Will bad news motivate voters?
Turnout in a one-race runoff election in the summer normally is expected to be light, and even recent news about the candidates in this month's runoff for district attorney may not be enough to affect the turnout, a Caldwell County elections official said.
Early voting in the Republican runoff between incumbent District Attorney Jay Gaither and David Learner, a lawyer in Morganton, begins Thursday and ends July 12. Election day will be July 15. Only Republicans and unaffiliated voters are eligible to vote in the runoff.
This is the time of year many people take their vacations, which could keep turnout low, said Sandra Rich, director of the Caldwell County Board of Elections.
But Jeremy Petty, chairman of the Catawba County Republican Party, said that recent news about each candidate could move voters into action.
"Based on what I've seen on social media, (the issues) might further align the two sides," he said.
On Thursday, a sexual harassment suit was filed against Gaither in U.S. District Court in Statesville by Whitney Nicole Shaffer, a who worked as an assistant district attorney in Hickory for three months in early 2013. Shaffer alleges that Gaither made inappropriate comments to her, groped her, tried to kiss her and to force her to touch him, and sent some sexually suggestive text messages as well as pictures taken from his lake house in Hickory. The suit included included 35 pages of text messages, many of them innocuous but some of them clearly suggestive.

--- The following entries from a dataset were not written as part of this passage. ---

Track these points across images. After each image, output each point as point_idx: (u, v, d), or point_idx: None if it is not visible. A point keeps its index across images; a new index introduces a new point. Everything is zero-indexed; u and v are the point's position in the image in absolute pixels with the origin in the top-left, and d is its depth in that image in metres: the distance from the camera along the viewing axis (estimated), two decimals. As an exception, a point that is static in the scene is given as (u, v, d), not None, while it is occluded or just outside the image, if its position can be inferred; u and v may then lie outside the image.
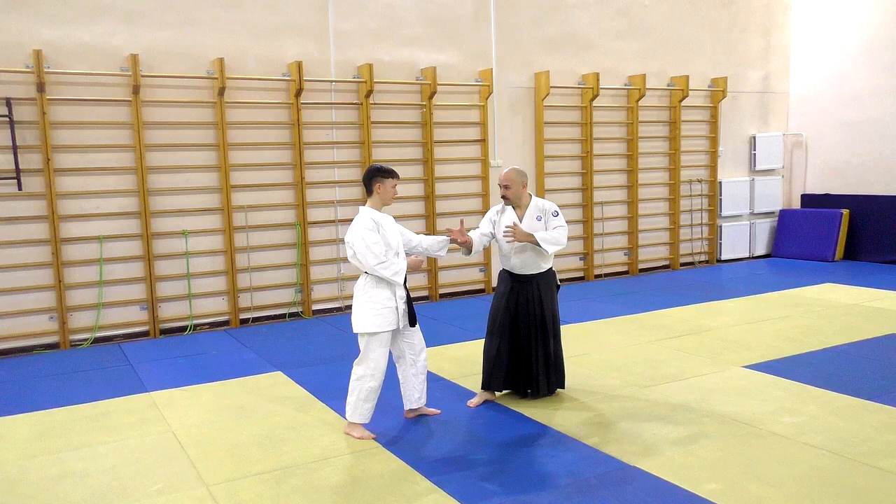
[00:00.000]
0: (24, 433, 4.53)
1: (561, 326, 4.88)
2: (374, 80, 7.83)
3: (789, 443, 3.96)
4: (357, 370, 4.26)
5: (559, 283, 4.91)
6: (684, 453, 3.87)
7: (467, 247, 4.60)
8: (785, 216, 11.09)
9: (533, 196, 4.76)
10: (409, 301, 4.33)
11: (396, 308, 4.23)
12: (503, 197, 4.68)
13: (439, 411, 4.61)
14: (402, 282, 4.24)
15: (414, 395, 4.50)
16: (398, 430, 4.38)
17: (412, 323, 4.34)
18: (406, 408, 4.55)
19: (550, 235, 4.58)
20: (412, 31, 8.29)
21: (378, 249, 4.13)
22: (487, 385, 4.77)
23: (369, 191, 4.33)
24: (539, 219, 4.65)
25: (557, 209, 4.72)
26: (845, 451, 3.82)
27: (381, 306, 4.19)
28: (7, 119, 6.41)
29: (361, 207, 4.33)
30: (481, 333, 6.62)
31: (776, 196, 11.16)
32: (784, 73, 11.14)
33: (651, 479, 3.58)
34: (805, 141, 11.14)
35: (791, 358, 5.57)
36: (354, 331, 4.26)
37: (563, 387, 4.86)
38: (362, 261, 4.15)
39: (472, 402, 4.77)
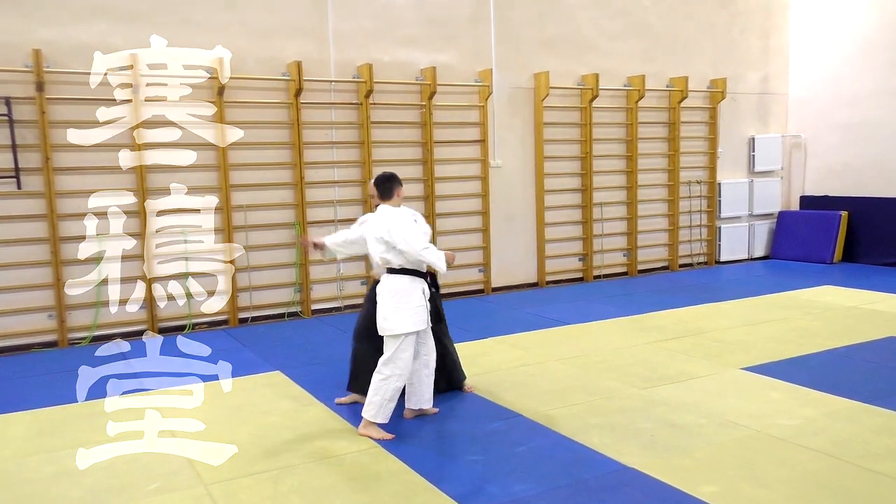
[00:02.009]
0: (22, 431, 4.53)
1: (449, 330, 5.00)
2: (374, 81, 7.83)
3: (787, 445, 3.96)
4: (384, 370, 4.26)
5: (436, 288, 4.57)
6: (682, 455, 3.88)
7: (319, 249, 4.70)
8: (784, 218, 11.10)
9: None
10: (434, 298, 4.48)
11: (426, 306, 4.34)
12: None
13: (437, 409, 4.62)
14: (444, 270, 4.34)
15: (425, 395, 4.54)
16: (396, 429, 4.38)
17: (439, 320, 4.60)
18: (413, 407, 4.56)
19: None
20: (411, 31, 8.29)
21: (423, 235, 4.31)
22: (352, 387, 4.86)
23: (390, 194, 4.43)
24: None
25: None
26: (842, 454, 3.83)
27: (416, 305, 4.26)
28: (6, 118, 6.41)
29: (386, 206, 4.41)
30: (481, 334, 6.69)
31: (775, 197, 11.17)
32: (783, 74, 11.16)
33: (649, 481, 3.58)
34: (804, 142, 11.15)
35: (789, 360, 5.58)
36: (389, 334, 4.25)
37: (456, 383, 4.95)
38: (408, 248, 4.19)
39: (342, 399, 4.88)
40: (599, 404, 4.71)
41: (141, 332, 7.10)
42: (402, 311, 4.23)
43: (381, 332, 4.31)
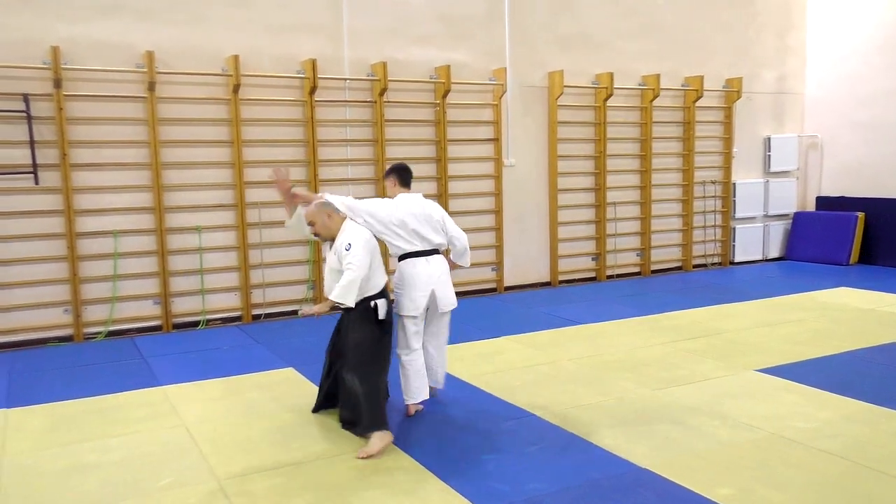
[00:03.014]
0: (38, 424, 4.57)
1: (377, 363, 4.24)
2: (388, 79, 7.83)
3: (802, 448, 3.93)
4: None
5: (378, 315, 4.22)
6: (696, 457, 3.85)
7: (285, 193, 4.42)
8: (799, 218, 11.00)
9: (345, 223, 4.27)
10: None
11: None
12: (314, 234, 4.34)
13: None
14: None
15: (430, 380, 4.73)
16: (408, 427, 4.38)
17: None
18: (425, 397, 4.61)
19: (339, 286, 4.07)
20: (426, 29, 8.29)
21: None
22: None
23: (410, 184, 4.70)
24: (336, 254, 4.20)
25: (350, 243, 4.11)
26: (859, 457, 3.79)
27: None
28: (24, 114, 6.47)
29: (418, 195, 4.62)
30: (493, 332, 6.67)
31: (790, 198, 11.08)
32: (800, 73, 11.06)
33: (663, 483, 3.56)
34: (820, 142, 11.05)
35: (804, 362, 5.53)
36: (453, 307, 4.62)
37: (361, 430, 4.10)
38: (462, 238, 4.70)
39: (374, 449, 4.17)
40: (612, 404, 4.69)
41: (155, 328, 7.19)
42: None
43: (450, 308, 4.58)
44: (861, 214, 10.30)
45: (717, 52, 10.22)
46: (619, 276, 9.75)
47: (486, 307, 7.98)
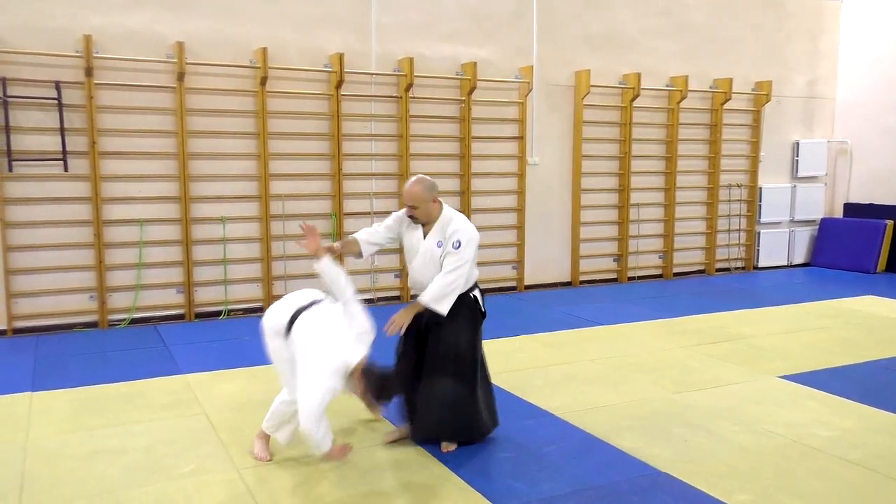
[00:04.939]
0: (63, 408, 4.64)
1: (486, 368, 4.04)
2: (415, 74, 7.83)
3: (824, 456, 3.88)
4: None
5: (482, 310, 4.00)
6: (716, 462, 3.82)
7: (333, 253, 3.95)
8: (826, 225, 10.85)
9: (445, 208, 3.92)
10: None
11: None
12: (410, 216, 3.94)
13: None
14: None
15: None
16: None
17: None
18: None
19: (435, 290, 3.77)
20: (454, 25, 8.28)
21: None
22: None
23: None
24: (439, 245, 3.84)
25: (462, 240, 3.78)
26: (883, 468, 3.74)
27: None
28: (56, 102, 6.57)
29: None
30: (513, 331, 6.66)
31: (818, 204, 10.92)
32: (831, 78, 10.89)
33: (682, 487, 3.54)
34: (850, 148, 10.88)
35: (828, 370, 5.46)
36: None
37: (455, 437, 3.94)
38: None
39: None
40: (632, 406, 4.67)
41: (178, 317, 7.28)
42: None
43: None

Gaither has called into question Learner's involvement in Fortune Hi-Tech Marketing, a multi-level marketing company that was shut down in January 2013 by the Federal Trade Commission, which called it a pyramid scheme. The company, which was founded in Kentucky in 2001, denied the government's allegations but entered an agreement in May to return $7.75 million in assets to more than 350,000 people. Learner has said that he let his membership last shortly after joining FHTM in the spring of 2009, and he said the company subsequently changed its business structure and compensation plan.
The only thing certain about the recent news about the candidates is that it hurts the Republican Party, Petty said.
"Anything that breaks like this right before an election doesn't shed a good light on the party," Petty said. "I'm disappointed the (lawsuit) story broke, and I wish we could concentrate instead on the issues and keep this a civil race."
Learner finished first in the three-candidate May primary election with 39.38 percent of the vote, just shy of the 40 percent he needed to avoid a runoff. Gaither, who was first elected to office in 2002, finished with 31.12 percent. Scott Reilly, a lawyer in Catawba County, finished in third place.